Like the Hornblower novels, it is set during a time of war, and like that series, doesn't hesitate to describe in detail the savagery and brutality of armed conflict.
The story follows Spanish partisans who have retrieved an abandoned Spanish Army 18 pounder siege cannon, and its use by them of it against the occupying French Army during the 1807-1814 Iberian Peninsula war.
The author succeeds in removing any concept of romance or dignity in war with his description of all opposing sides engaging in the plundering of livestock, foods, cash and even needed recruits from the long suffering peasant population of Spain.
Brutal executions of many is described as being performed by all competing forces.
Central to the story is the power that possession of the cannon brings to the leaders of the guerrilla armies, with one, being so corrupted by power that he falls to the knives of his followers.
Throughout the tale so as to better develop the plot line the author appears to have chosen to generally pass over the input of common foot soldiers, in preference to description of the actions of leaders and of those in command.
The complete lack of involvement of any central female participation in the story, bar several sentences describing a Spanish female camp follower who is left under guard at a French fortress, while her officer companion, mistrusting her, races of to make military decisions, further adds to the perception that the author prefers to write only in depth of those of "real importance" or of "those in command".
In describing how a canister shot from the cannon was so destructive against infantry that "not even an English Battalion" could be as destructive, and how that French ordinance was inferior to English ammunition, Forester permits himself a little nationalistic input.
However, the narrative and plot development remains successful to the extent that a reader should find themselves wondering "what happens next" and, and to that degree; the author and his tale should be judged.
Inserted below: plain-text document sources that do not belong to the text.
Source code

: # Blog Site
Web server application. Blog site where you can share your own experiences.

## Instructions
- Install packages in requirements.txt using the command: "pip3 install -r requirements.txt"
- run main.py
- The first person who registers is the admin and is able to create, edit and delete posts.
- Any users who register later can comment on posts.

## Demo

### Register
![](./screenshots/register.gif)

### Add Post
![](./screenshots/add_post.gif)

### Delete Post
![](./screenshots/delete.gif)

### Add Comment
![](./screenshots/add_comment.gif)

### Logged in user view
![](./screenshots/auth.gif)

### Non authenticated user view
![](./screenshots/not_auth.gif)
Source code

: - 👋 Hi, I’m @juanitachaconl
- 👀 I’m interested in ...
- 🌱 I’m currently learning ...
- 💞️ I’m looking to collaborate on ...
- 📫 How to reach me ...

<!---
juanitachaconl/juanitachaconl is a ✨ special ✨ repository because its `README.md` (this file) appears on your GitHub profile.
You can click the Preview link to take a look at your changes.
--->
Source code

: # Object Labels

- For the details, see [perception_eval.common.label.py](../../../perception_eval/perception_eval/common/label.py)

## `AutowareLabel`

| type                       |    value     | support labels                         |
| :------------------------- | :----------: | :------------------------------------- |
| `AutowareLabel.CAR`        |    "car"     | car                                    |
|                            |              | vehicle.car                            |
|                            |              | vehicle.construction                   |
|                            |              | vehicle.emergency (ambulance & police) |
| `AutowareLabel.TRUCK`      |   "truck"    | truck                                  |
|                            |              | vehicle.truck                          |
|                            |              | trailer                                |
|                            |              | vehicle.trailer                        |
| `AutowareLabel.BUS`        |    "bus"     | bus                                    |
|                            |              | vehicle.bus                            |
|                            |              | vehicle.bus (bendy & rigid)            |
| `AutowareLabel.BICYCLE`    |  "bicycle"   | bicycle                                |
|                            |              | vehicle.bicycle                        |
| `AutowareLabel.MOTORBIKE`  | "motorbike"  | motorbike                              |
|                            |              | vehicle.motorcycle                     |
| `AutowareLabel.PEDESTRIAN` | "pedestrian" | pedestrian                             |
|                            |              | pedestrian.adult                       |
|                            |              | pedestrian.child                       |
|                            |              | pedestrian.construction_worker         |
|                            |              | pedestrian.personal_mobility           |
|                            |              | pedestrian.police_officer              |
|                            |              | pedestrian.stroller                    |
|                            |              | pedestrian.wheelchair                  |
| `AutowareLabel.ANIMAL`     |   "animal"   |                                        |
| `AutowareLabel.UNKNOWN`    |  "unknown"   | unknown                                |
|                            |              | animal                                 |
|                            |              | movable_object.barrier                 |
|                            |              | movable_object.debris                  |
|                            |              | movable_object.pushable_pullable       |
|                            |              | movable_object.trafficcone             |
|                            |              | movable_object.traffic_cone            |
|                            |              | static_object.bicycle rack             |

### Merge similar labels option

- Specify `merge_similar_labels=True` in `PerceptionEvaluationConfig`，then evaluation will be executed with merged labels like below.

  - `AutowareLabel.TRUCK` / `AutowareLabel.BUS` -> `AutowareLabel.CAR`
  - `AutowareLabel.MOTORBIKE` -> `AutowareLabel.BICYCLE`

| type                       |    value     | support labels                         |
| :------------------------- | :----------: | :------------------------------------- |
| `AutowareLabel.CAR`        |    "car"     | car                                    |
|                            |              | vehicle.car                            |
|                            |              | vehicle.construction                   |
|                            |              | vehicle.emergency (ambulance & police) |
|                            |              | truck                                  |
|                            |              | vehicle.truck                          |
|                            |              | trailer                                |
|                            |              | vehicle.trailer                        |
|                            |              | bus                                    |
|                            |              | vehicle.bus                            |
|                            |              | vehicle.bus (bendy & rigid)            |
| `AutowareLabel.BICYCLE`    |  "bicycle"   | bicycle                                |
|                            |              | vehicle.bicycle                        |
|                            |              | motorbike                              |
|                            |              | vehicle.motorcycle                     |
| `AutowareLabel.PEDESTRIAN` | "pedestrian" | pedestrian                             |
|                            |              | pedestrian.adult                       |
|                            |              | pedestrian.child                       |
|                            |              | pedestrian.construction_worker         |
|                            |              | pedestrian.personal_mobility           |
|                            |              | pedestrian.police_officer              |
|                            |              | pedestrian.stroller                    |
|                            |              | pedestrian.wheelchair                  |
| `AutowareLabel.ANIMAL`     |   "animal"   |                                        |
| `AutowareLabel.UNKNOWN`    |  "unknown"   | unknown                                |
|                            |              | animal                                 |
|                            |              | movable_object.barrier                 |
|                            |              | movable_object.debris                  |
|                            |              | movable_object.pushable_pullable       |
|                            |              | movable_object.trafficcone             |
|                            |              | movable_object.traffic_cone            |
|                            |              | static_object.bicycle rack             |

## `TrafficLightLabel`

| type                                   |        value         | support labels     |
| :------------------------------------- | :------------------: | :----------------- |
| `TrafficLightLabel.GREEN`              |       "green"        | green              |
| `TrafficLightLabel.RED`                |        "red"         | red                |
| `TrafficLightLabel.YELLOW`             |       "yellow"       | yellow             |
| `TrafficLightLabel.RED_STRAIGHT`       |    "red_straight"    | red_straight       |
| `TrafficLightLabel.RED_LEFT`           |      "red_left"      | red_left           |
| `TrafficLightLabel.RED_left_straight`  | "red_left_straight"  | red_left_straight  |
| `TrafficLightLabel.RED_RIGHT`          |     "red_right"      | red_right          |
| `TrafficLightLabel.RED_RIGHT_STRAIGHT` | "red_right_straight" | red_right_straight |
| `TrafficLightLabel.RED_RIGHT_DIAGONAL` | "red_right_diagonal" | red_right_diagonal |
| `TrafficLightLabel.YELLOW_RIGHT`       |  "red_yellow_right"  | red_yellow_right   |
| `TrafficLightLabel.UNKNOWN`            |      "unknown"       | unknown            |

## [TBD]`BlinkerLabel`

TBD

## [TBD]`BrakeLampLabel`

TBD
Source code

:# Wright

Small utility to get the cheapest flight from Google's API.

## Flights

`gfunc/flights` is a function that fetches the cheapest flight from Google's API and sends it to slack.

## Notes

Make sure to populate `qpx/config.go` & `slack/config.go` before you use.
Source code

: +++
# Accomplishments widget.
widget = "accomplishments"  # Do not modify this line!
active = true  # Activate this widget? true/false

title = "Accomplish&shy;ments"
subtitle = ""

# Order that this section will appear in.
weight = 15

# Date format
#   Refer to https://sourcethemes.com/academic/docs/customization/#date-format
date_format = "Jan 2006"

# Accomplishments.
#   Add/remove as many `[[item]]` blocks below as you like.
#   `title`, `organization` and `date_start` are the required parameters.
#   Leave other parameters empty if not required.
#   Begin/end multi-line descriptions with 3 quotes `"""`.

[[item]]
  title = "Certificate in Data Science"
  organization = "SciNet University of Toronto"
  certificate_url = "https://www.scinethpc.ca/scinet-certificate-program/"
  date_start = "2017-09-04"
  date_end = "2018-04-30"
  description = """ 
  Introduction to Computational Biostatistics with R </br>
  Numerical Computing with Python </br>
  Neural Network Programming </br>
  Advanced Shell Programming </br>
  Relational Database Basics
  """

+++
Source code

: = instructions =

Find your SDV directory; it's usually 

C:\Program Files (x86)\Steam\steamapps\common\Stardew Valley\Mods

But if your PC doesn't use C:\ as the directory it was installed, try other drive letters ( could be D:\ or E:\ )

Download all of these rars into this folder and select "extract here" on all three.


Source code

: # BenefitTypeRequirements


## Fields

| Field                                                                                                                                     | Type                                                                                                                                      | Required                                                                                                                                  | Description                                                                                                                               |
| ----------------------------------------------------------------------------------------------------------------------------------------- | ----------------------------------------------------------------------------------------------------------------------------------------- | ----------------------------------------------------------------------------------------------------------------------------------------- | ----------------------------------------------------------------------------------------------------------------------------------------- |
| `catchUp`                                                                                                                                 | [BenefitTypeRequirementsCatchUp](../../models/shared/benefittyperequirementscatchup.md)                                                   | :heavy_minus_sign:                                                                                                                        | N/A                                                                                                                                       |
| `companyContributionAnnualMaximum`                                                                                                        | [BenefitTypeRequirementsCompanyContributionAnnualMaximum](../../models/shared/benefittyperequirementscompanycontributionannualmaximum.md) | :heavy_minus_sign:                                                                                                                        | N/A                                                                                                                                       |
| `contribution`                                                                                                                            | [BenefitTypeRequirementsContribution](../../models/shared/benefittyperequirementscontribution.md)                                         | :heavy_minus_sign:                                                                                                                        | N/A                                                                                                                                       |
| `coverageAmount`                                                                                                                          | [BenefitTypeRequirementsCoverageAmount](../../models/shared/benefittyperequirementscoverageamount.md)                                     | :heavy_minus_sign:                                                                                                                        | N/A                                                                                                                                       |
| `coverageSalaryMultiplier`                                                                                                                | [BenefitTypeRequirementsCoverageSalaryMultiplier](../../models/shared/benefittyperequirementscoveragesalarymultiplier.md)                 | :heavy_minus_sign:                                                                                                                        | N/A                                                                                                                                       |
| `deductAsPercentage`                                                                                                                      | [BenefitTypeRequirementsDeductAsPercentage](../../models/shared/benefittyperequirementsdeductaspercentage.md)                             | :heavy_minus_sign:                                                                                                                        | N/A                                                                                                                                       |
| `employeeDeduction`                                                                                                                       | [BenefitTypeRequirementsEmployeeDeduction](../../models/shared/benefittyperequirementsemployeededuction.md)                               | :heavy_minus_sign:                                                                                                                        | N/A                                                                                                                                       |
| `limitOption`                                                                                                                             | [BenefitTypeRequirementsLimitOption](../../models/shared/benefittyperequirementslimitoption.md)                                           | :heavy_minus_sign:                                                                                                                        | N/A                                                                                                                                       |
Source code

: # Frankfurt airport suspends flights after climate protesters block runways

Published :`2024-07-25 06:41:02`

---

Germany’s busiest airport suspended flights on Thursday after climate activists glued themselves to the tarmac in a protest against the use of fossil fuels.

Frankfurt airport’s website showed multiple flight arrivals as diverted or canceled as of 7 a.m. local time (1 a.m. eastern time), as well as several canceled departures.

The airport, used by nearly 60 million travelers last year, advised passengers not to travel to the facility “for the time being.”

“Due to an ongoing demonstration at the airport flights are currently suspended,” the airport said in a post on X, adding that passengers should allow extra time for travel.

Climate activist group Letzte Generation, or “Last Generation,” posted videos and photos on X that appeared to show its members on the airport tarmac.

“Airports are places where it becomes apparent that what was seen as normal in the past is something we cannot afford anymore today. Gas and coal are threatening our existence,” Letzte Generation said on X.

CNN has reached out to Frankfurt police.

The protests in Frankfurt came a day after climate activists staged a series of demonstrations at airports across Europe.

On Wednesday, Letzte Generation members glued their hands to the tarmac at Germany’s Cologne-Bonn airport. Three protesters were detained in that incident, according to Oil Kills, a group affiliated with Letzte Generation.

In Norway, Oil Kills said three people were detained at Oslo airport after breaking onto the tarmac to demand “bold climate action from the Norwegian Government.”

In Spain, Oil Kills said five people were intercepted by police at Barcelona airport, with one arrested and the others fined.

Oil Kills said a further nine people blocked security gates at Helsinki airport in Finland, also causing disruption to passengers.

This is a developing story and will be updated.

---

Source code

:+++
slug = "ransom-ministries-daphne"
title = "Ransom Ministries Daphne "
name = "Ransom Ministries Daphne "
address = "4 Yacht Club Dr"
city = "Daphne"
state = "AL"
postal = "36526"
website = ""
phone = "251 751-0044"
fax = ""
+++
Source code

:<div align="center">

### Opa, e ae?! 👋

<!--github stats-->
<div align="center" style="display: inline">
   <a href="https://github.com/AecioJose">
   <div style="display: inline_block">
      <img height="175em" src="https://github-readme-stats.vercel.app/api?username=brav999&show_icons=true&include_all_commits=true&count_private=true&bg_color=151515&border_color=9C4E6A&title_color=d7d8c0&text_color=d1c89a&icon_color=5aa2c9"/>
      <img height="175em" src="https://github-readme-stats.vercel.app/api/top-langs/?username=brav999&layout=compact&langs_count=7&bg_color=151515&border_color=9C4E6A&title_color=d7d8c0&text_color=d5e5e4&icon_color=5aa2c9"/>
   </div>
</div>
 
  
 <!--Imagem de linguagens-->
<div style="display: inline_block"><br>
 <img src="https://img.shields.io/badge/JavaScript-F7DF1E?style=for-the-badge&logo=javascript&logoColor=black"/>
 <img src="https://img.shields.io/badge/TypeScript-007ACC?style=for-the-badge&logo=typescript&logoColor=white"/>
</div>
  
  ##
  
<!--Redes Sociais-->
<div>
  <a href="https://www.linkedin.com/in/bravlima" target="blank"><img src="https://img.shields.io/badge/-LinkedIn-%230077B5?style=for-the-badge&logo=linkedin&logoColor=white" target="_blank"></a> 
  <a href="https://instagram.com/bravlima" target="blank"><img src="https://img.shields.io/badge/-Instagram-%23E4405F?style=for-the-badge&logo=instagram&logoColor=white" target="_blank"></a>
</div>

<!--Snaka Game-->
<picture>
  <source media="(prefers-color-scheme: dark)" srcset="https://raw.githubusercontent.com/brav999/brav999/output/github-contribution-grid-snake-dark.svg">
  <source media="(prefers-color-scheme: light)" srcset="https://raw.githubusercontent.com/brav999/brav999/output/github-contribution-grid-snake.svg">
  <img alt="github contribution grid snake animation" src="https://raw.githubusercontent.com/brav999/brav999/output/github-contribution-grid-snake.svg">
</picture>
Greg Patching (Williamstown Chapter)
This is a very different novel from acclaimed author CS Forester’s usual nautical swashbuckling. It is a story of an abandoned bronze cannon weighing 3 tonnes. Its discovery by a group of Spanish guerilla fighters in the peninsular war changes their fortunes. At first its huge weight was a problem. Once solved by determination and imagination it was used effectively by the Spaniards and became a battle winning item against the French. Achieving an almost mystic reputation until in one important battle it was smashed into a useless pile of metal. After their precious gun was destroyed, the remnants of the Spanish army fled. They and the gun were finished.